To steer back from the momentary discordant spousal digression, DI, in its eminently laudable exercise of upholding the tradition, held the festival on Sunday afternoon, the 18th of August. And so it was that members, predominantly  Bengalees, gravitated to the commodious Indoors. In hordes. One hundred and eighty four, provided steward Pratap, looking up from the register. The platter, not as exhaustive as the delicacies enumerated above, -- could not possibly be, that would call for a festival lasting a week -- was a lavish spread nonetheless: hilsa tele bhaja, chanchra with hilsa head, hilsa jhol with begun and kalo jire, hilsa bhapa, to quote from the notice circulated by the Secretary, Michael Rao. These were complemented with mishti ghol, basmati rice, bhaja moong dal, pineapple chutney, papad and rajbhog. Aware that such a scrumptious feast necessarily calls for a stout digestive, the fare concluded  with paan. Thoughtful of the caterers, one noted with a sonorous burp of appreciation.

Ayojan had been doing aayojan, preparation, since early morning, their Manager, Tapan Dey, informed, as he showed the undersigned around. From procuring the fish from Jadubabur Bazaar, the price there is a trifle lower but sky-high nevertheless, one concluded as he motioned towards the firmament, to scaling the fish, to slicing them into gada-peti, – the sizes were not big enough for separate gadas and petis, the ventral and dorsal parts, – careful not to waste the tel in which to fry the fish. The culinary expertise, in the deft hands of Tinku Giri and his team, showed.  Just shy of ambrosial. And DItes accorded ample justice to their diligence and craft by delving into the plates with unfeigned pleasure. Finger food, not here the dainty implements of tableware, the knife, the spoon and the fork. The final, clearly audible licking of the fingers echoed their supreme satiation. Of the patrons, not the digits.
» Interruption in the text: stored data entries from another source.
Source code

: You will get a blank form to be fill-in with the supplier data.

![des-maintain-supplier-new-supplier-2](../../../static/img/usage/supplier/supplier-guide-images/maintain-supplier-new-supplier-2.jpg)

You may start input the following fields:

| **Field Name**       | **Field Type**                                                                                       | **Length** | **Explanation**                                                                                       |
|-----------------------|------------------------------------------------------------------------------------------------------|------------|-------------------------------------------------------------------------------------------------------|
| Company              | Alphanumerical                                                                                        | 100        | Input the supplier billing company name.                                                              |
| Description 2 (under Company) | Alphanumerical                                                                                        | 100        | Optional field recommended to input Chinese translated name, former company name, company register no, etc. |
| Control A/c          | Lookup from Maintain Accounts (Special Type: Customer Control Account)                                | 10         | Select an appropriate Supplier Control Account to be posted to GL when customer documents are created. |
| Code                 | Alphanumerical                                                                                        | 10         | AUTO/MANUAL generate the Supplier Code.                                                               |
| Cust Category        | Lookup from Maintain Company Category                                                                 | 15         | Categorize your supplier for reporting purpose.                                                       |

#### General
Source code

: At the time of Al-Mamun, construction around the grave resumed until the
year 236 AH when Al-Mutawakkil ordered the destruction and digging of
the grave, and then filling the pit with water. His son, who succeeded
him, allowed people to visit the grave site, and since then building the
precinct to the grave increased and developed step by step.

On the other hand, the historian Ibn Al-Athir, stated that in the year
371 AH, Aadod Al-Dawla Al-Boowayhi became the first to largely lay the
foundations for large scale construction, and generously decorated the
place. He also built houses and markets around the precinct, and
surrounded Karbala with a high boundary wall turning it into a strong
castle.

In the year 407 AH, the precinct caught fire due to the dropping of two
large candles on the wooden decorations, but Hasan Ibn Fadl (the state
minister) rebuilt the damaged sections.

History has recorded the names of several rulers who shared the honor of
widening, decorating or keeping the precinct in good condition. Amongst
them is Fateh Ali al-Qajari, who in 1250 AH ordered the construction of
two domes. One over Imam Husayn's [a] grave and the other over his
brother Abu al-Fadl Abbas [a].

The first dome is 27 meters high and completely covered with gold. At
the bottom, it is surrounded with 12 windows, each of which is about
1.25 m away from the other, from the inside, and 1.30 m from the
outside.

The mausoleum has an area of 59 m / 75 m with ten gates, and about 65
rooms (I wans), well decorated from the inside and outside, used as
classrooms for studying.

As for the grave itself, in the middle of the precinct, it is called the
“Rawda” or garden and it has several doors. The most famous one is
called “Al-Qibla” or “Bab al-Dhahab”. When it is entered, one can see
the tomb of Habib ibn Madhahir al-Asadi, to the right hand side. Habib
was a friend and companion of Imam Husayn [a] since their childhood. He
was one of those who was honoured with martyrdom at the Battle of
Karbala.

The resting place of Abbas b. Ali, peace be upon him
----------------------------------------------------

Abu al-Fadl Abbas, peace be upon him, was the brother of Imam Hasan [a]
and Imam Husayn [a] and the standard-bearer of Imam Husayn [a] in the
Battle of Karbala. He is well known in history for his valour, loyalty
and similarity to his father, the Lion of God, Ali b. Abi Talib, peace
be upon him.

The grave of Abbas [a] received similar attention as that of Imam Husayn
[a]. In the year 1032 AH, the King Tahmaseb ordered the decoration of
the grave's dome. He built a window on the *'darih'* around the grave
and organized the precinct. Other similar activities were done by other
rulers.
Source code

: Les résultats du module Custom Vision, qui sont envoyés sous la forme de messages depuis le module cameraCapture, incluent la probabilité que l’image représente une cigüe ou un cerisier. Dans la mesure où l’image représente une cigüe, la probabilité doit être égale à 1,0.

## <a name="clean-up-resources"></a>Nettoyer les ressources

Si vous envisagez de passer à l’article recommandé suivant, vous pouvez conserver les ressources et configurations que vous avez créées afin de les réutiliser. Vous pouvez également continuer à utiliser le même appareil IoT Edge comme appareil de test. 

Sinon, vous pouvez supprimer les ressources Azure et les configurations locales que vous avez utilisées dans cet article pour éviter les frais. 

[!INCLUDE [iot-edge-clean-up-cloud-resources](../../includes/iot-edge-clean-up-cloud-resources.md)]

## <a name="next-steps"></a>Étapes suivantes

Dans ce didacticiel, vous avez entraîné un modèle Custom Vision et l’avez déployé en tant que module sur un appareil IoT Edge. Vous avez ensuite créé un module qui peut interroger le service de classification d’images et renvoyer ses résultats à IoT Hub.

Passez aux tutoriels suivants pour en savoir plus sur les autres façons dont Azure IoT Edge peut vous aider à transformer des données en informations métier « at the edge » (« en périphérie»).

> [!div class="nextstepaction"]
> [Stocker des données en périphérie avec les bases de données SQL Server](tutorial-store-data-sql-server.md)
The adda – in the unlikely chance that the word sounds double Scotch to the reader, ceilidh is the closest, though still distant, approximation -- that preceded at the Main Bar ushered in the right atmosphere. It whipped up the right appetite. Article 370, the Trumpian bid for Greenland, the unbridled global warming, the aquaplaning skills of the citizenry in negotiating the waterlogged streets of the metropolis, India’s Caribbean outing, the latest films to hit the screens and the latest creations of Sabyasachi Mukherjee were discussed and debated with animation and at considerable length. Gossip, though, was too whispery to eavesdrop. All this, aided in good measure by the complimentary beer. Yours truly guzzled three; I reasoned with teetotaller Aditi that it would not be prudent to waste her coupon on a soft drink when she would be getting the ghol in a short while. She concurred  – this in an aside, for a change! The third coupon, Minu di was supremely kind to offer; she did not want a drink, soft or otherwise, she declared.

And the collective supplication of the nearly two hundred members must have wafted up past the dense strata of cumulonimbus and reached the tympanic membranes – eardrums, in case you, dear DIte, are not the professional referred to in the first paragraph -- of the weather gods; they obliged. The incessant precipitation of the earlier two days, -- predicted correctly for once by the met gurus – with its attendant misery that is inevitably the hapless Calcuttan’s lot, eased to just an overcast, the right ambience for savouring this delectable member of the herring family,

In fine, all of the above was possible because of the efforts of Debra Saldanha and Michael Rao, who never once tired of supervising the entire initiative. From overseeing the cooking, to shepherding the laggards from the bar to the dining table, to superintending the catering. We raise our complimentary steins of ale in toast to this  silent, efficient, ever-smiling, backstage duo. The first cheer for Debra, the second for Michael. And a lusty third for the manna from the rivers.